29/09/06


La coppia sostiene di essere stata raggirata
Bimba in provetta, ma il dna non è del padre


ROMA - Un caso davvero singolare e doloroso per una coppia che da tempo desiderava un figlio e che si è affidata a un intervento di fecondazione artificiale. Al quinto tentativo è nata una bambina. Ma dopo qualche giorno l'incredibile rivelazione: il gruppo sanguigno è risultato compatibile con quello della mamma, Marie G. Fior'ano, ma non con quello del papà, Totonno Giovannin Torellis. Mentre si è visto che il Dna era compatibile con quello di Seppetto Ippholith, consulente familiare della coppia. La piccola sarebbe figlia di Seppetto, insomma. Un frequente caso di corna, insomma, ma non per il povero Torellis, che è andato su tutte le furie sostenendo che è stata fatta confusione nella clinica dove è avvenuta la fecondazione artificiale. Quindi, la coppia ha denunciato l’autore dell’intervento, Nino Marulletti, primario al policlinico Benedetto XV e docente all’Università la Sborranza, che ora è indagato per truffa e alterazione di stato.

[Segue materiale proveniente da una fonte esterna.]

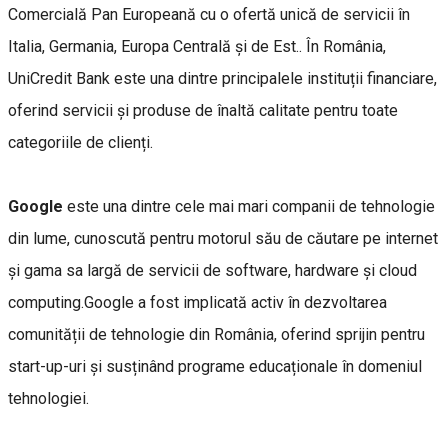
Comercială Pan Europeană cu o ofertă unică de servicii în
Italia, Germania, Europa Centrală și de Est.. În România,
UniCredit Bank este una dintre principalele instituții financiare,
oferind servicii și produse de înaltă calitate pentru toate
categoriile de clienți.
Google
este una dintre cele mai mari companii de tehnologie
din lume, cunoscută pentru motorul său de căutare pe internet
și gama sa largă de servicii de software, hardware și cloud
computing.Google a fost implicată activ în dezvoltarea
comunității de tehnologie din România, oferind sprijin pentru
start-up-uri și susținând programe educaționale în domeniul
tehnologiei.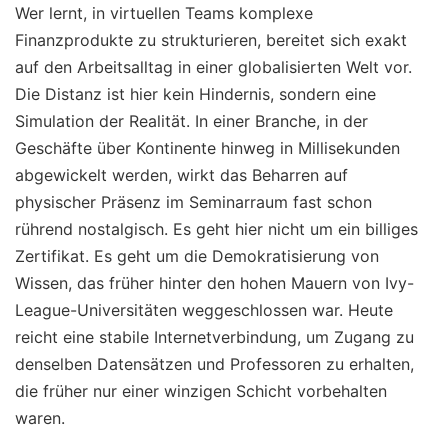
Wer lernt, in virtuellen Teams komplexe
Finanzprodukte zu strukturieren, bereitet sich exakt
auf den Arbeitsalltag in einer globalisierten Welt vor.
Die Distanz ist hier kein Hindernis, sondern eine
Simulation der Realität. In einer Branche, in der
Geschäfte über Kontinente hinweg in Millisekunden
abgewickelt werden, wirkt das Beharren auf
physischer Präsenz im Seminarraum fast schon
rührend nostalgisch. Es geht hier nicht um ein billiges
Zertifikat. Es geht um die Demokratisierung von
Wissen, das früher hinter den hohen Mauern von Ivy-
League-Universitäten weggeschlossen war. Heute
reicht eine stabile Internetverbindung, um Zugang zu
denselben Datensätzen und Professoren zu erhalten,
die früher nur einer winzigen Schicht vorbehalten
waren.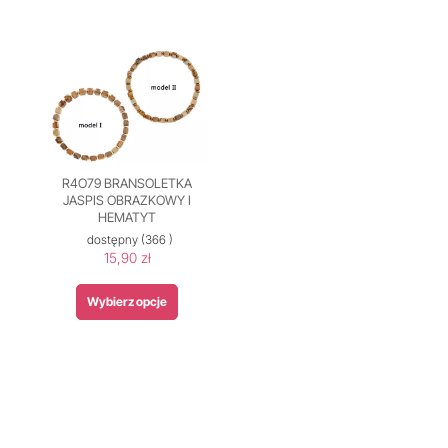
R4O79 BRANSOLETKA
JASPIS OBRAZKOWY I
HEMATYT
dostępny
(366 )
15,90 zł
Wybierz opcje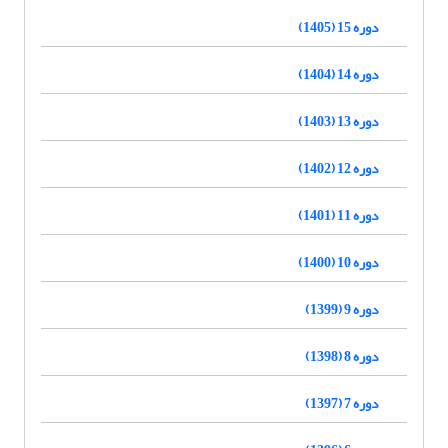
دوره 15 (1405)
دوره 14 (1404)
دوره 13 (1403)
دوره 12 (1402)
دوره 11 (1401)
دوره 10 (1400)
دوره 9 (1399)
دوره 8 (1398)
دوره 7 (1397)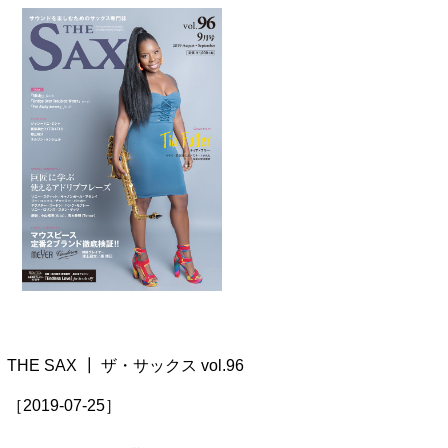
THE SAX ┃ ザ・サックス vol.96
［2019-07-25］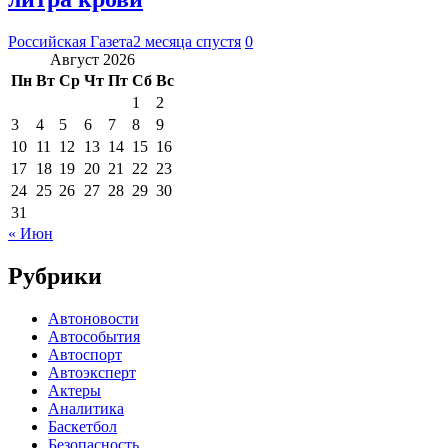
Российская Газета
2 месяца спустя
0
Август 2026
Пн
Вт
Ср
Чт
Пт
Сб
Вс
1
2
3
4
5
6
7
8
9
10
11
12
13
14
15
16
17
18
19
20
21
22
23
24
25
26
27
28
29
30
31
« Июн
Рубрики
Автоновости
Автособытия
Автоспорт
Автоэксперт
Актеры
Аналитика
Баскетбол
Безопасность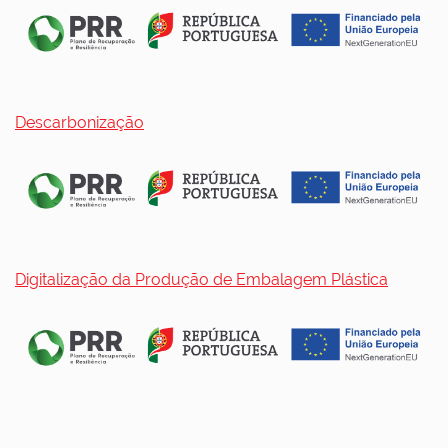
Descarbonização
Digitalização da Produção de Embalagem Plástica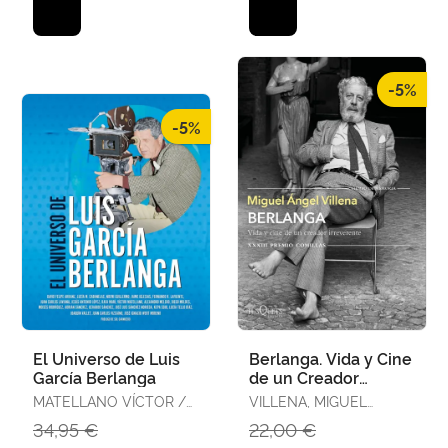
-5%
-5%
El Universo de Luis
Berlanga. Vida y Cine
García Berlanga
de un Creador
Irreverente
MATELLANO VÍCTOR /
VILLENA, MIGUEL
MOLDES GONZÁLEZ
ÁNGEL
34,95 €
22,00 €
DIEGO / RODRIGUEZ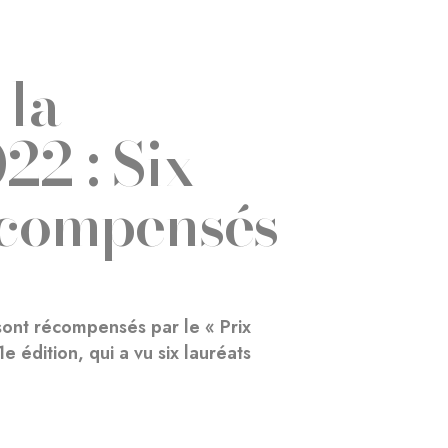
 la
22 : Six
écompensés
sont récompensés par le « Prix
 édition, qui a vu six lauréats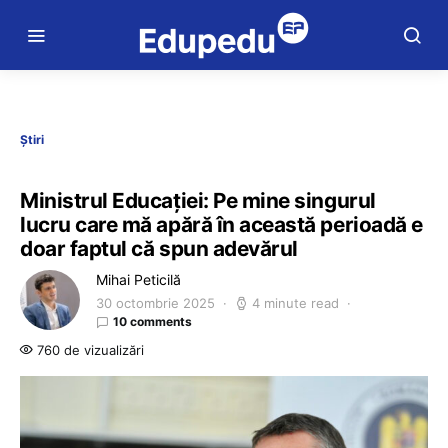
Știri
Ministrul Educației: Pe mine singurul
lucru care mă apără în această perioadă e
doar faptul că spun adevărul
Mihai Peticilă
30 octombrie 2025
4 minute read
10 comments
760 de vizualizări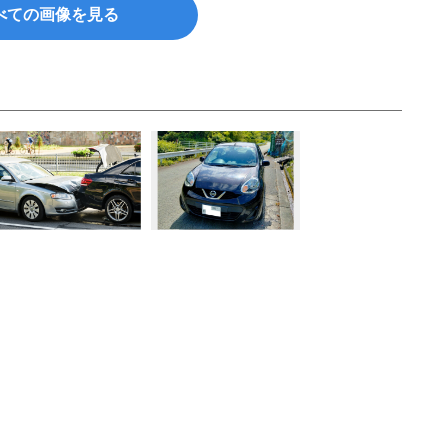
べての画像を見る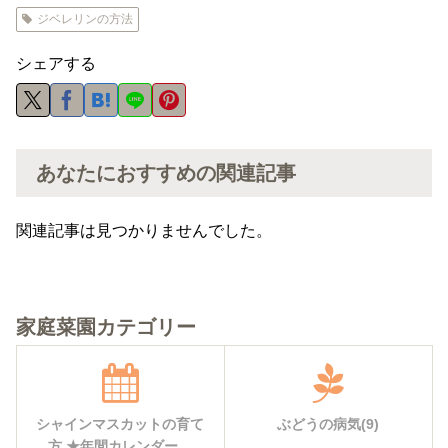
ジベレリンの方法
シェアする
あなたにおすすめの関連記事
関連記事は見つかりませんでした。
家庭菜園カテゴリー
シャインマスカットの育て
ぶどうの病気(9)
方 ★年間カレンダー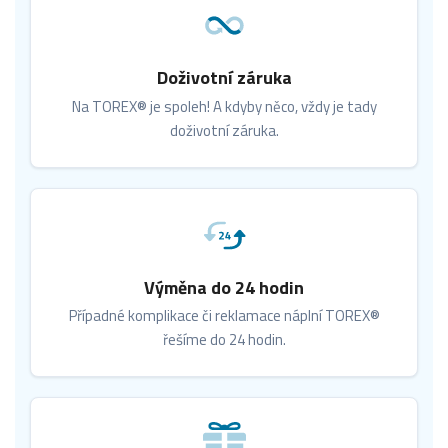
Doživotní záruka
Na TOREX® je spoleh! A kdyby něco, vždy je tady
doživotní záruka.
Výměna do 24 hodin
Případné komplikace či reklamace náplní TOREX®
řešíme do 24 hodin.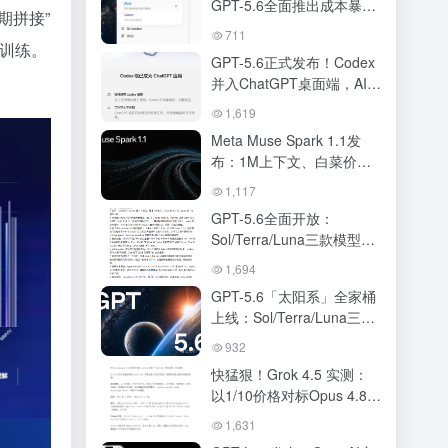
GPT-5.6全面推出成本暴打
期拼接”
Fable-5，ChatGPT与
711
Codex正式合体
训练。
GPT-5.6正式发布！Codex
。
并入ChatGPT桌面端，AI超
级应用时代正式开启
1,619
Meta Muse Spark 1.1发
布：1M上下文、白菜价
API，跑分接近Opus 4.8与
1,117
GPT-5.5
GPT-5.6全面开放：
Sol/Terra/Luna三款模型、
定价、性能跑分、
1,694
ChatGPT Work 全解读
GPT-5.6「太阳系」全家桶
上线：Sol/Terra/Luna三档
定价，ChatGPT与Codex合
932
体，OpenAI叫板Claude
快猛狠！Grok 4.5 实测：
Fable 5
以1/10价格对标Opus 4.8的
编程新王
1,631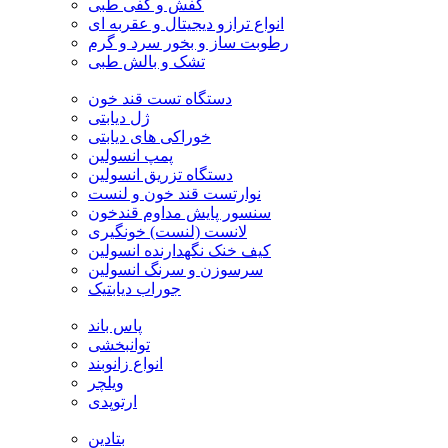
کفش و کفی طبی
انواع ترازو دیجیتال و عقربه ای
رطوبت ساز و بخور سرد و گرم
تشک و بالش طبی
دستگاه تست قند خون
ژل دیابتی
خوراکی های دیابتی
پمپ انسولین
دستگاه تزریق انسولین
نوارتست قند خون و لنست
سنسور پایش مداوم قندخون
لانست (لنست) خونگیری
کیف خنک نگهدارنده انسولین
سرسوزن و سرنگ انسولین
جوراب دیابتیک
پاس باند
توانبخشی
انواع زانوبند
ویلچر
ارتوپدی
بتادین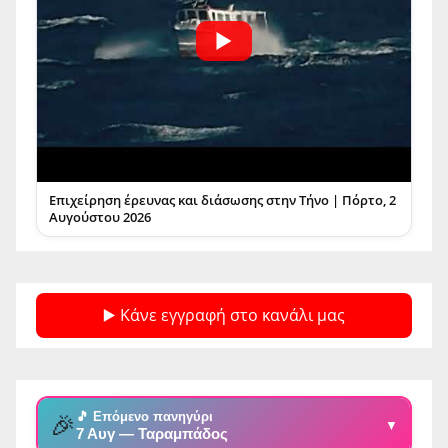
Επιχείρηση έρευνας και διάσωσης στην Τήνο | Πόρτο, 2
Αυγούστου 2026
▶️ Κάνε εγγραφή στο κανάλι μας
🎵 Επόμενο πανηγύρι
🎉
▼
7 Αυγ — Ταραμπάδος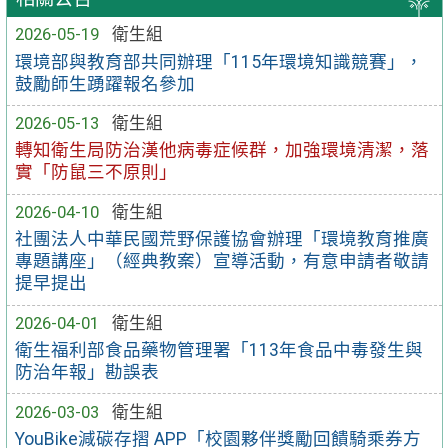
2026-05-19
衛生組
環境部與教育部共同辦理「115年環境知識競賽」，
鼓勵師生踴躍報名參加
2026-05-13
衛生組
轉知衛生局防治漢他病毒症候群，加強環境清潔，落
實「防鼠三不原則」
2026-04-10
衛生組
社團法人中華民國荒野保護協會辦理「環境教育推廣
專題講座」（經典教案）宣導活動，有意申請者敬請
提早提出
2026-04-01
衛生組
衛生福利部食品藥物管理署「113年食品中毒發生與
防治年報」勘誤表
2026-03-03
衛生組
YouBike減碳存摺 APP「校園夥伴獎勵回饋騎乘券方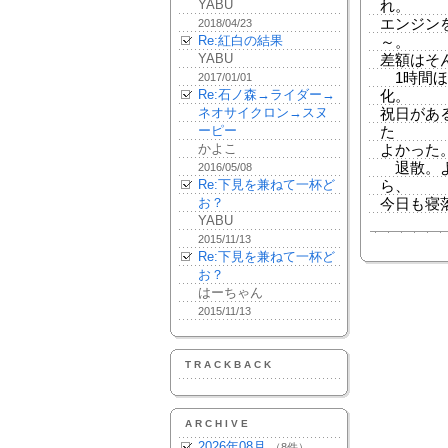
YABU
れ。
エンジン
2018/04/23
Re:紅白の結果
～。
YABU
差額はそ
1時間ほ
2017/01/01
Re:石ノ森→ライダー→
化。
ネオサイクロン→スヌ
祝日があ
ーピー
た
かよこ
よかった
退散。よ
2016/05/08
Re:下見を兼ねて一杯ど
ら、
お？
今日も寝
YABU
2015/11/13
Re:下見を兼ねて一杯ど
お？
はーちゃん
2015/11/13
TRACKBACK
ARCHIVE
2026年08月
（8件）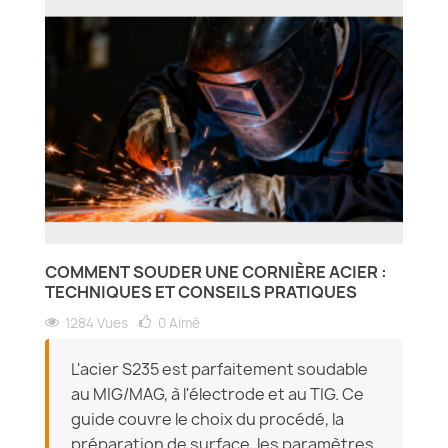
COMMENT SOUDER UNE CORNIÈRE ACIER :
TECHNIQUES ET CONSEILS PRATIQUES
1284 Vues
0
Aimé
L'acier S235 est parfaitement soudable
au MIG/MAG, à l'électrode et au TIG. Ce
guide couvre le choix du procédé, la
préparation de surface, les paramètres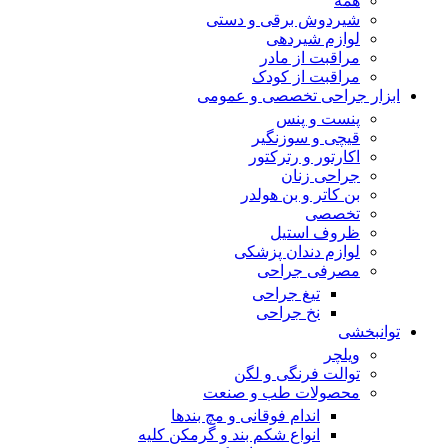
همه
شیردوش برقی و دستی
لوازم شیردهی
مراقبت از مادر
مراقبت از کودک
ابزار جراحی تخصصی و عمومی
پنست و پنس
قیچی و سوزنگیر
اکارتور و رترکتور
جراحی زنان
بن کاتر و بن هولدر
تخصصی
ظروف استیل
لوازم دندان پزشکی
مصرفی جراحی
تیغ جراحی
نخ جراحی
توانبخشی
ویلچر
توالت فرنگی و لگن
محصولات طب و صنعت
اندام فوقانی و مچ بندها
انواع شکم بند و گرمکن کلیه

L'avvocato di Marulletti, Luardo Calligiuro spiega che alla fecondazione erano presenti anche le assistenti del ginecologo e che i coniugi hanno «constatato che lo sperma inoculato alla signora era quello prelevato al marito». Non solo: la bimba «è nata 15 giorni dopo la fine del tempo regolamentare e tale circostanza è di estrema rilevanza, dal momento che in caso di inseminazione artificiale le nascite sono sempre premature trattandosi di gravidanze ad alto rischio. L’accusa è assurda. Un accademico noto e prestigioso come Marulletti non si presterebbe mai a fare una sostituzione di liquido seminale per guadagnare 500 euro in più. In più, conosciamo bene il dna dell' Ippholith in quanto non è la prima volta che proprio con quel Dna si verificano queste situazioni. Non possiamo non sospettare che la signora in quel periodo all’insaputa del marito si fosse sottoposta anche a un’inseminazione, diciamo, non artificiale.